Task statement:
In the records, each line holding "input" must be reported.

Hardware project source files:
━━━━━━

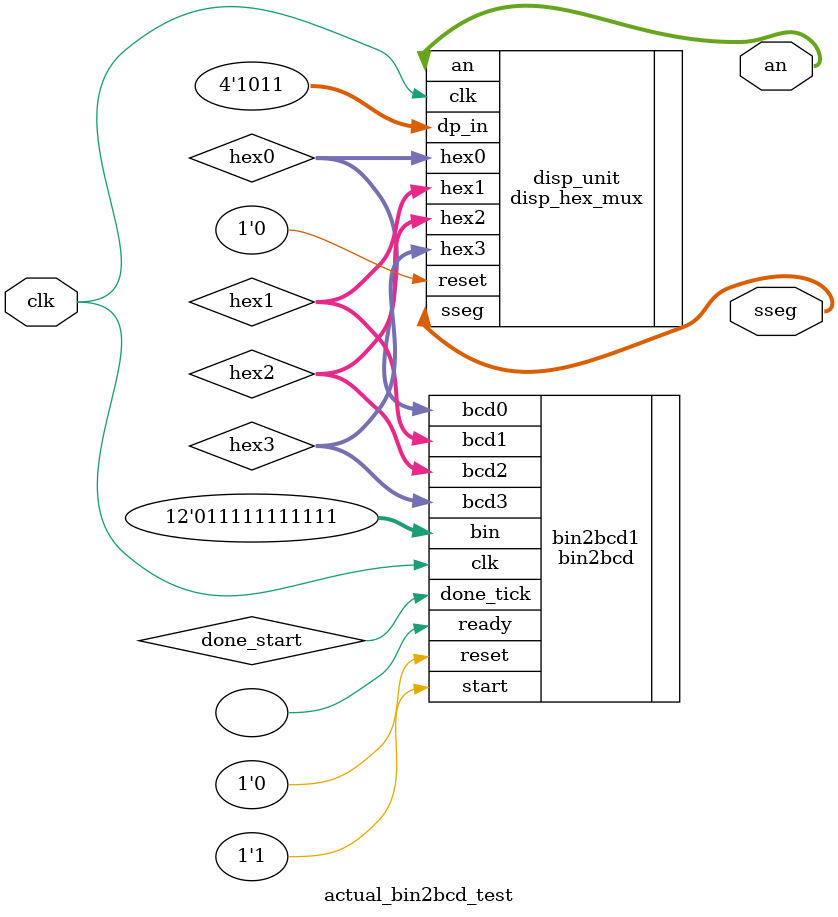
<source format=v>
`timescale 1ns / 1ps
module actual_bin2bcd_test(
			input wire clk,
			//input wire [3:0]bcd0, bcd1,
			output wire [6:0] sseg,
			output wire [3:0] an
    );



wire [3:0] hex0,hex1,hex2,hex3;
wire done_start,disp_done;

		
bin2bcd bin2bcd1
(
		.clk(clk), .reset(1'b0),
		.start(1'b1),
		.bin(12'b 11111111111),
		.bcd3(hex3), .bcd2(hex2), .bcd1(hex1), .bcd0(hex0),
		.ready(), .done_tick(done_start)
 );



disp_hex_mux disp_unit(	
		.clk(clk), .reset(1'b0), .hex3(hex3), .hex2(hex2), .hex1(hex1), .hex0(hex0),
		.dp_in(4'b1011), .an(an), .sseg(sseg) //.start(done_start)
);
		
		

endmodule

</source>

━━━━━━

Output of the task:
			input wire clk,
			//input wire [3:0]bcd0, bcd1,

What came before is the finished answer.